Records from a data source:

:::::

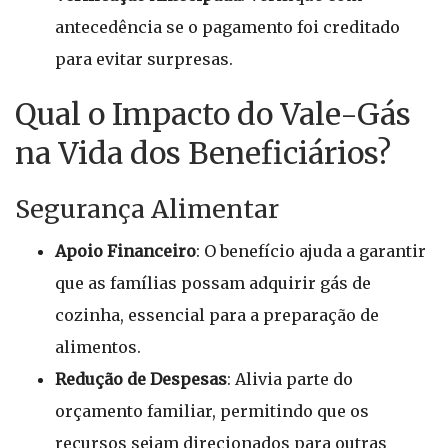
antecedência se o pagamento foi creditado
para evitar surpresas.
Qual o Impacto do Vale-Gás
na Vida dos Beneficiários?
Segurança Alimentar
Apoio Financeiro
: O benefício ajuda a garantir
que as famílias possam adquirir gás de
cozinha, essencial para a preparação de
alimentos.
Redução de Despesas
: Alivia parte do
orçamento familiar, permitindo que os
recursos sejam direcionados para outras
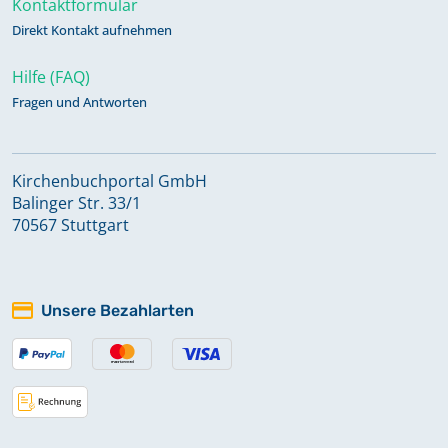
Kontaktformular
Direkt Kontakt aufnehmen
Alphabetisches Register zu
Hilfe (FAQ)
Trauungen 1831 - 1951
Fragen und Antworten
Keine verfügbaren Digitalisate
Kirchenbuchportal GmbH
Bestattungen 1897 - 1980;
Balinger Str. 33/1
Totgeburten 1957 - 1972
70567 Stuttgart
Bestattungen 1981 - 2023
Unsere Bezahlarten
Kirchenaustritte 1924 - 1965
Keine verfügbaren Digitalisate
Kircheneintritte 1914 - 1926;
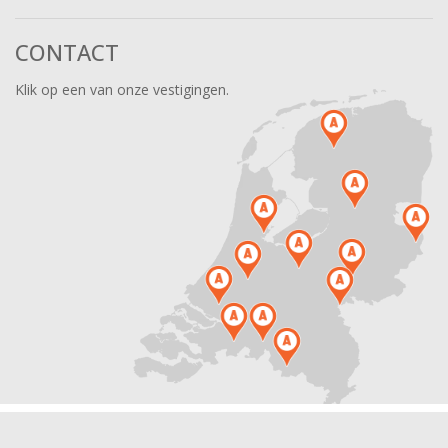
CONTACT
Klik op een van onze vestigingen.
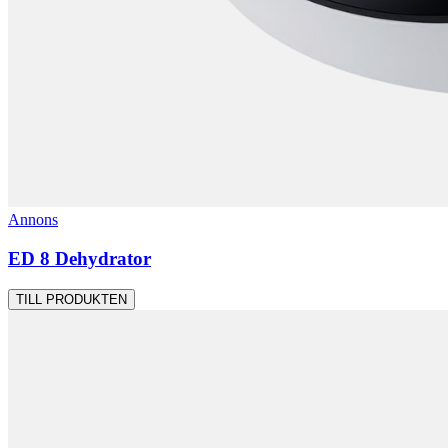
Annons
ED 8 Dehydrator
TILL PRODUKTEN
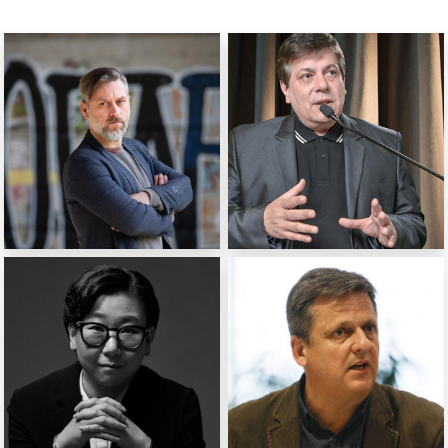
Klemen Dvornik
Horacio Maldonado
réalisateur
Réalisateur
(Slovénie)
(Argentine)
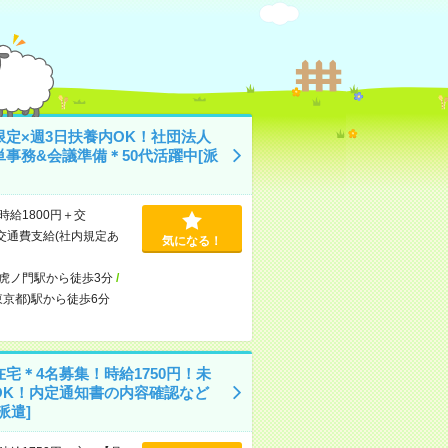
限定×週3日扶養内OK！社団法人
単事務&会議準備＊50代活躍中[派
時給1800円＋交
交通費支給(社内規定あ
気になる！
虎ノ門駅から徒歩3分
/
東京都)駅から徒歩6分
宅＊4名募集！時給1750円！未
OK！内定通知書の内容確認など
派遣]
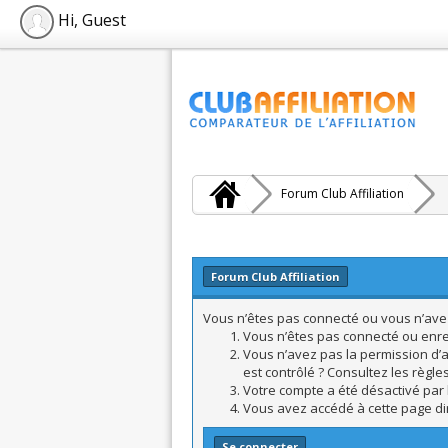
Hi, Guest
Forum Club Affiliation
Forum Club Affiliation
Vous n’êtes pas connecté ou vous n’avez 
Vous n’êtes pas connecté ou enreg
Vous n’avez pas la permission d’a
est contrôlé ? Consultez les règle
Votre compte a été désactivé par l
Vous avez accédé à cette page dire
Se connecter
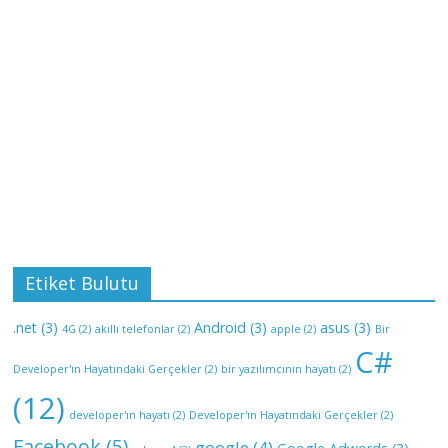
Etiket Bulutu
.net
(3)
Android
(3)
asus
(3)
4G
(2)
akıllı telefonlar
(2)
apple
(2)
Bir
C#
Developer'ın Hayatındaki Gerçekler
(2)
bir yazılımcının hayatı
(2)
(12)
developer'ın hayatı
(2)
Developer'ın Hayatındaki Gerçekler
(2)
Facebook
(5)
google
(4)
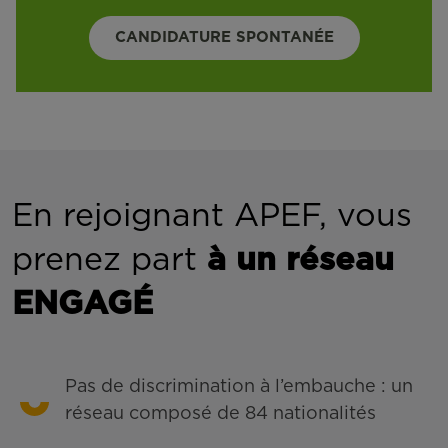
CANDIDATURE SPONTANÉE
En rejoignant APEF, vous
prenez part
à un réseau
ENGAGÉ
Pas de discrimination à l’embauche : un
réseau composé de 84 nationalités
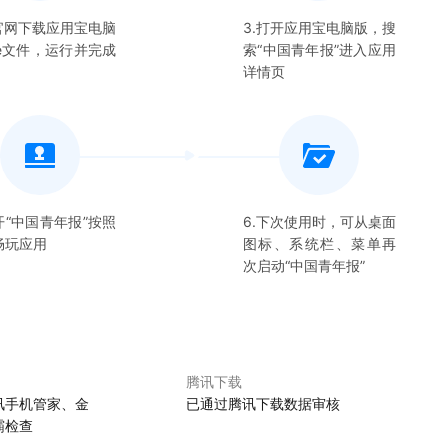
在官网下载应用宝电脑
3.打开应用宝电脑版，搜
xe文件，运行并完成
索“
中国青年报
”进入应用
详情页
开“
中国青年报
”按照
6.下次使用时，可从桌面
畅玩应用
图标、系统栏、菜单再
次启动“
中国青年报
”
腾讯下载
讯手机管家、金
已通过腾讯下载数据审核
霸检查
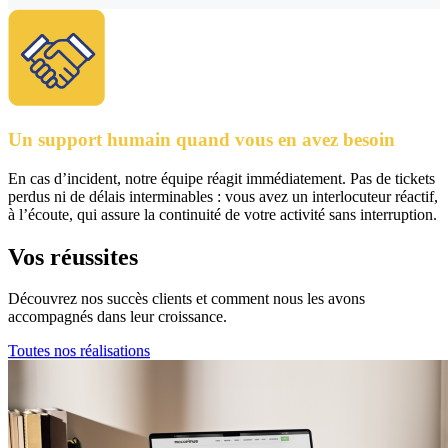
Un support humain quand vous en avez besoin
En cas d’incident, notre équipe réagit immédiatement. Pas de tickets
perdus ni de délais interminables : vous avez un interlocuteur réactif,
à l’écoute, qui assure la continuité de votre activité sans interruption.
Vos
réussites
Découvrez nos succès clients et comment nous les avons
accompagnés dans leur croissance.
Toutes nos réalisations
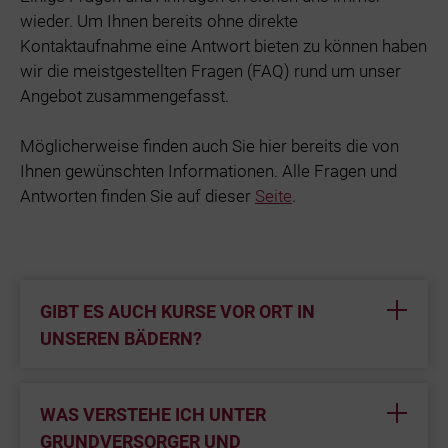
wieder. Um Ihnen bereits ohne direkte
Kontaktaufnahme eine Antwort bieten zu können haben
wir die meistgestellten Fragen (FAQ) rund um unser
Angebot zusammengefasst.
Möglicherweise finden auch Sie hier bereits die von
Ihnen gewünschten Informationen. Alle Fragen und
Antworten finden Sie auf dieser
Seite
.
GIBT ES AUCH KURSE VOR ORT IN
UNSEREN BÄDERN?
WAS VERSTEHE ICH UNTER
GRUNDVERSORGER UND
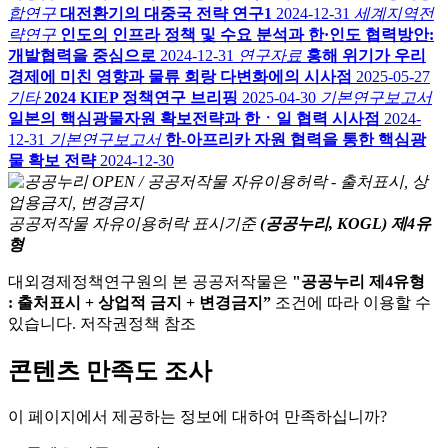
합연구
대전환기의 대중국 전략 연구1
2024-12-31
세계지역전
략연구
인도의 인프라 정책 및 수요 분석과 한·인도 협력방안:
개발협력을 중심으로
2024-12-31
연구자료
홍해 위기가 우리
경제에 미친 영향과 물류 회랑 다변화에의 시사점
2025-05-27
기타
2024 KIEP 정책연구 브리핑
2025-04-30
기본연구보고서
일본의 핵심광물자원 확보전략과 한ㆍ일 협력 시사점
2024-
12-31
기본연구보고서
한-아프리카 자원 협력을 통한 핵심광
물 확보 전략
2024-12-30
공공저작물 자유이용허락 표시기준
(공공누리, KOGL) 제4유
형
대외경제정책연구원의 본 공공저작물은
"공공누리 제4유형
: 출처표시 + 상업적 금지 + 변경금지”
조건에 따라 이용할 수
있습니다. 저작권정책 참조
콘텐츠 만족도 조사
이 페이지에서 제공하는 정보에 대하여 만족하십니까?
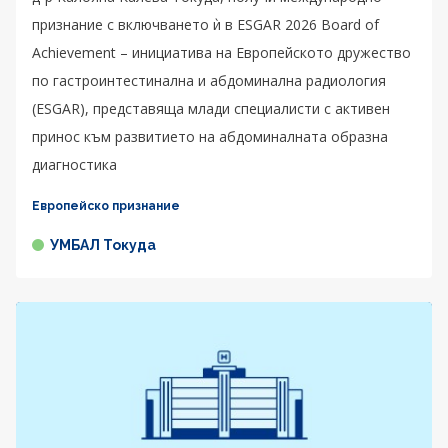
признание с включването ѝ в ESGAR 2026 Board of
Achievement – инициатива на Европейското дружество
по гастроинтестинална и абдоминална радиология
(ESGAR), представяща млади специалисти с активен
принос към развитието на абдоминалната образна
диагностика
Европейско признание
УМБАЛ Токуда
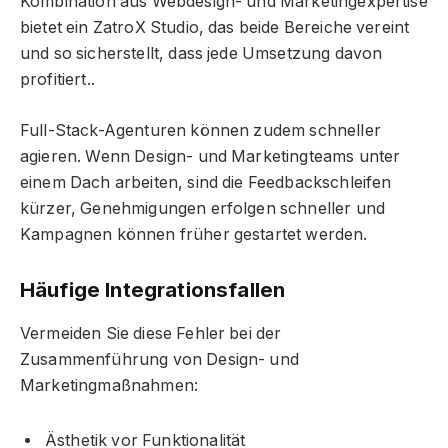
Kombination aus Webdesign- und Marketingexpertise
bietet ein ZatroX Studio, das beide Bereiche vereint
und so sicherstellt, dass jede Umsetzung davon
profitiert..
Full-Stack-Agenturen können zudem schneller
agieren. Wenn Design- und Marketingteams unter
einem Dach arbeiten, sind die Feedbackschleifen
kürzer, Genehmigungen erfolgen schneller und
Kampagnen können früher gestartet werden.
Häufige Integrationsfallen
Vermeiden Sie diese Fehler bei der
Zusammenführung von Design- und
Marketingmaßnahmen:
Ästhetik vor Funktionalität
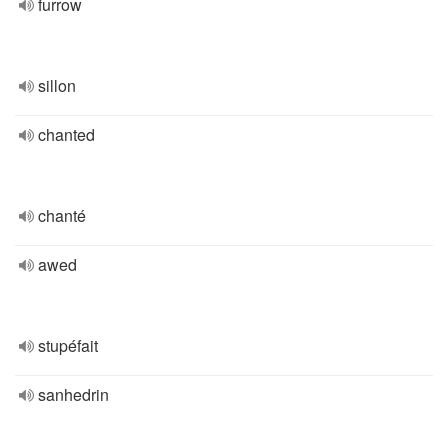
furrow
sillon
chanted
chanté
awed
stupéfait
sanhedrin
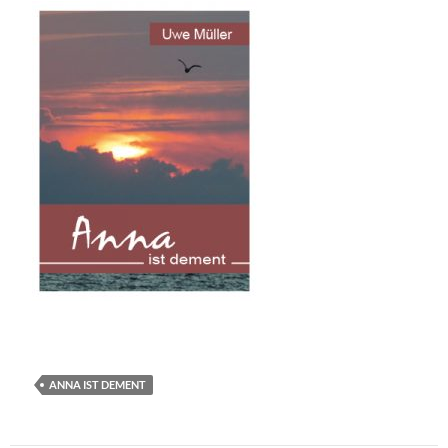
ANNA IST DEMENT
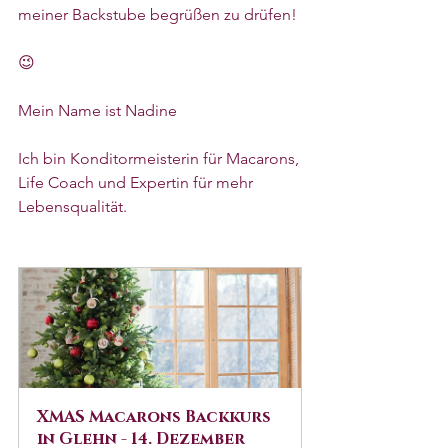
meiner Backstube begrüßen zu drüfen! 
😉
Mein Name ist Nadine
Ich bin Konditormeisterin für Macarons,
Life Coach und Expertin für mehr 
Lebensqualität.
XMAS Macarons Backkurs 
in Glehn - 14. Dezember 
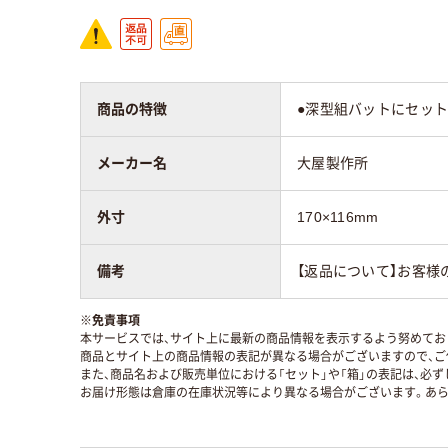
商品の特徴
●深型組バットにセット
メーカー名
大屋製作所
外寸
170×116mm
備考
【返品について】お客様
※
免責事項
本サービスでは、サイト上に最新の商品情報を表示するよう努めており
商品とサイト上の商品情報の表記が異なる場合がございますので、ご
また、商品名および販売単位における「セット」や「箱」の表記は、必
お届け形態は倉庫の在庫状況等により異なる場合がございます。あら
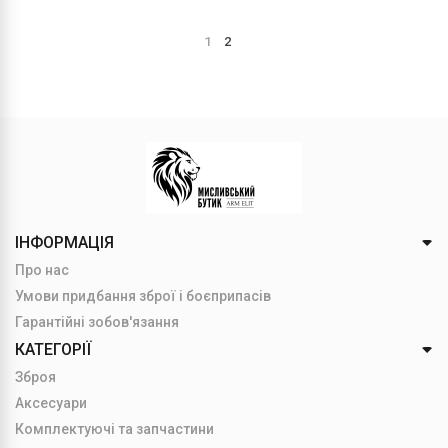
1
2
ІНФОРМАЦІЯ
Про нас
Умови придбання зброї і боєприпасів
Гарантійні зобов'язання
КАТЕГОРІЇ
Зброя
Аксесуари
Комплектуючі та запчастини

:::::

INSTRUCTIONS TO FOLLOW: In the entries, find every line holding "réseau" and copy it.

RESPONSE TO THE TASK:
à un réseau
réseau composé de 84 nationalités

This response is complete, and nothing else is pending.